Warum die Griechen einander schamlos auslachten
Lüsterner Hahn und dummer Esel: Abwertende Tiervergleiche haben eine lange Tradition.

Dumme Esel, diebische Affen und lüsterne Hähne – mit Tierkarikaturen aus Terrakotta drückten die Menschen der Antike ihre Geringschätzung für gewisse Personen aus. Die Archäologin Simone Voegtle von der Universität Bern erforscht, welche Weltanschauung hinter dieser Art von Humor steckte.
Ein Relief auf einer antiken Lampe zeigt einen Lehrer mit Eselskopf, der vor einer Klasse voller Affen steht. Für Voegtle illustriert dieses Beispiel deutlich, wie die alten Römer und Griechen Tierkarikaturen einsetzten: Der Berufsstand der Lehrer hatte einen tiefen sozialen Status und wurde mit Spott auf Distanz gehalten.
Wie im heutigen Sprachgebrauch stand auch im alten Rom der Esel für Dummheit. Die Tierfigur habe etwas dargestellt, was man nicht habe sein wollen, erklärte Voegtle in einem Bericht des «Unipress»-Magazins der Universität Bern. Diese Art von humoristischen Darstellungen sei stets abwertend eingesetzt worden – Auslachen war bei den Römern erlaubt.
Die Bedeutung der verschiedenen Tierfiguren ist überliefert, etwa durch physiognomische Schriften, in denen aus tierähnlichen Körpermerkmalen auf den Charakter von Menschen geschlossen wird, aber auch durch Schimpfwörter oder Fabeln.
Lüsterner Hahn aus dem Tessin
So wurde zum Beispiel im Tessin ein Terrakotta-Hahn mit Männergesicht gefunden. Der Hahn war ein gängiges Symbol für Lüsternheit – die Karikatur stellte offenbar einen besonders frivolen oder triebhaften Mann dar. Eine soziale Zuordnung sei bei der Hahnkarikatur nicht möglich, sagte Voegtle, da keine weiteren Fundstücke mit ihr zusammen gefunden worden seien.

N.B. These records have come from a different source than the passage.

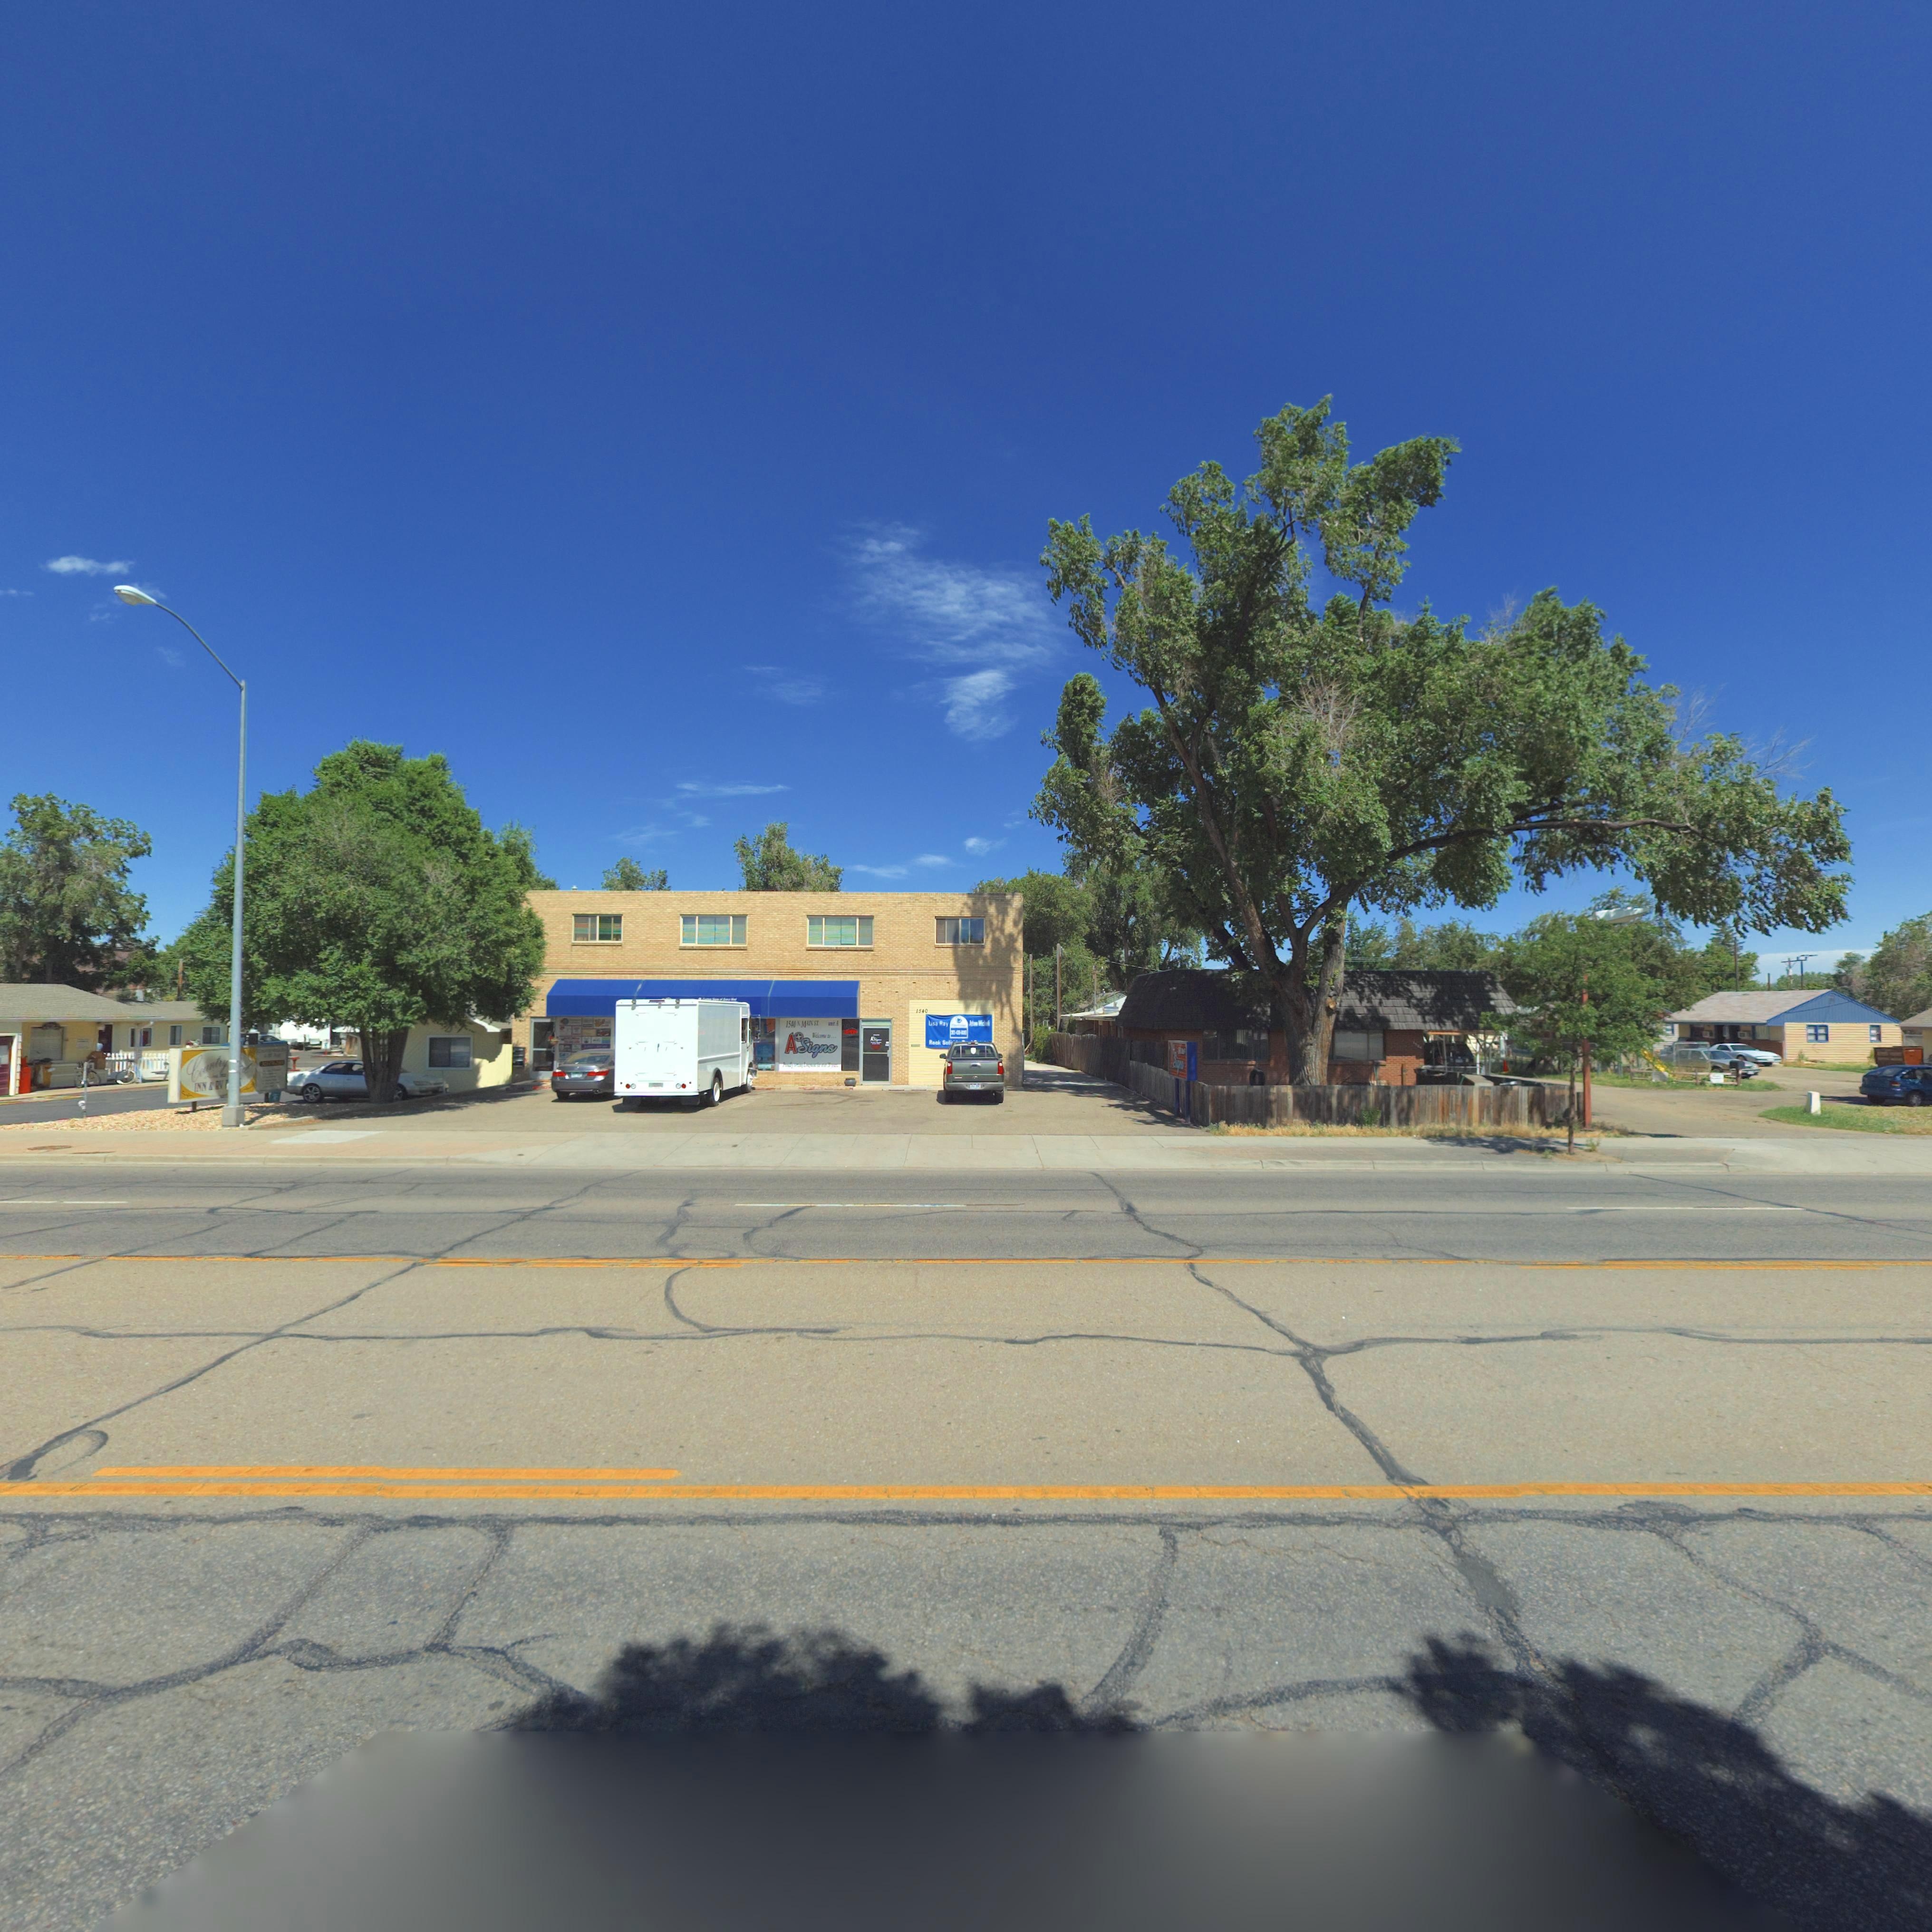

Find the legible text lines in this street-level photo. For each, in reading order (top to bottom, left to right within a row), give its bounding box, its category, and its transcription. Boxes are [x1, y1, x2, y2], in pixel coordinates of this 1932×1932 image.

[916, 1008, 928, 1014] StreetNumber: 1540
[785, 1020, 796, 1028] StreetNumber: 1540
[797, 1020, 819, 1028] StreetName: N. MAIN ST.
[827, 1020, 839, 1026] SecondaryUnitDesignator: unit A
[869, 1036, 882, 1042] BusinessName: AS
[784, 1032, 837, 1058] BusinessName: ASigns
[1412, 1041, 1422, 1049] StreetNumber: 15**
[1169, 1044, 1185, 1077] BusinessName: ASigns
[185, 1054, 252, 1082] BusinessName: Country**od
[193, 1080, 223, 1092] BusinessName: INN & RV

Klar sind hingegen die sozialen Grenzen bei der Tonfigur von einer Münzstube mit einem Geldwechsler in Affengestalt: Dieser Beruf wurde im Römischen Reich von niederen Beamten oder gar ehemaligen Sklaven ausgeübt. Der tierische Vergleich offenbare, dass Geldwechsler in der Wahrnehmung der Römer nicht besser als Affen gewesen seien, die ihnen Dinge stibitzt hätten, sagte Voegtle.
«Lachen als Mittel zur Ausgrenzung»
Die witzigen Figürchen hatten eine klare soziale Funktion, glaubt Voegtle. «Lachen war in erster Linie ein Mittel zur Ausgrenzung», erklärte sie in dem Bericht. Indem sich die alten Römer über andere lustig machten, schufen sie sich selbst eine Identität und markierten ihren Platz in der Gesellschaft.
Laut der Archäologin ist das kein Wunder. Denn in der Zeit zwischen 300 vor bis 300 nach Christus wurden in Europa die Reichen immer zahlreicher, Völker vermischten sich, und die Gesellschaft fiel auseinander. Das Auslachen anderer war eine Strategie der Leute, sich in dieser quasi globalisierten Welt ihren Platz zu sichern.
Dazu dienten manchmal auch Tiervergleiche. Besonders weitverbreitet seien die Tierkarikaturen nicht gewesen, es sei eher ein kulturelles Randphänomen gewesen. Immerhin haben Archäologen tierische Spottbilder in praktisch allen Regionen Europas gefunden.
Schamlos verspotten
Mit dem heutigen Humor in der westlichen Welt liessen sich die römischen Tierkarikaturen nicht vergleichen, sagte Voegtle. Während Karikaturen heute oft Momentaufnahmen von Ereignissen oder Personen zeigten oder auch auf Missstände aufmerksam machten, sei die Abgrenzung im alten Rom im Vordergrund gestanden.
Die gesellschaftliche Bedeutung des Lachens sei damals anders gewesen als heute, sagte die Archäologin. Auslachen gilt bei uns als verwerflich. «Aber die alten Römer verspotteten einander schamlos.»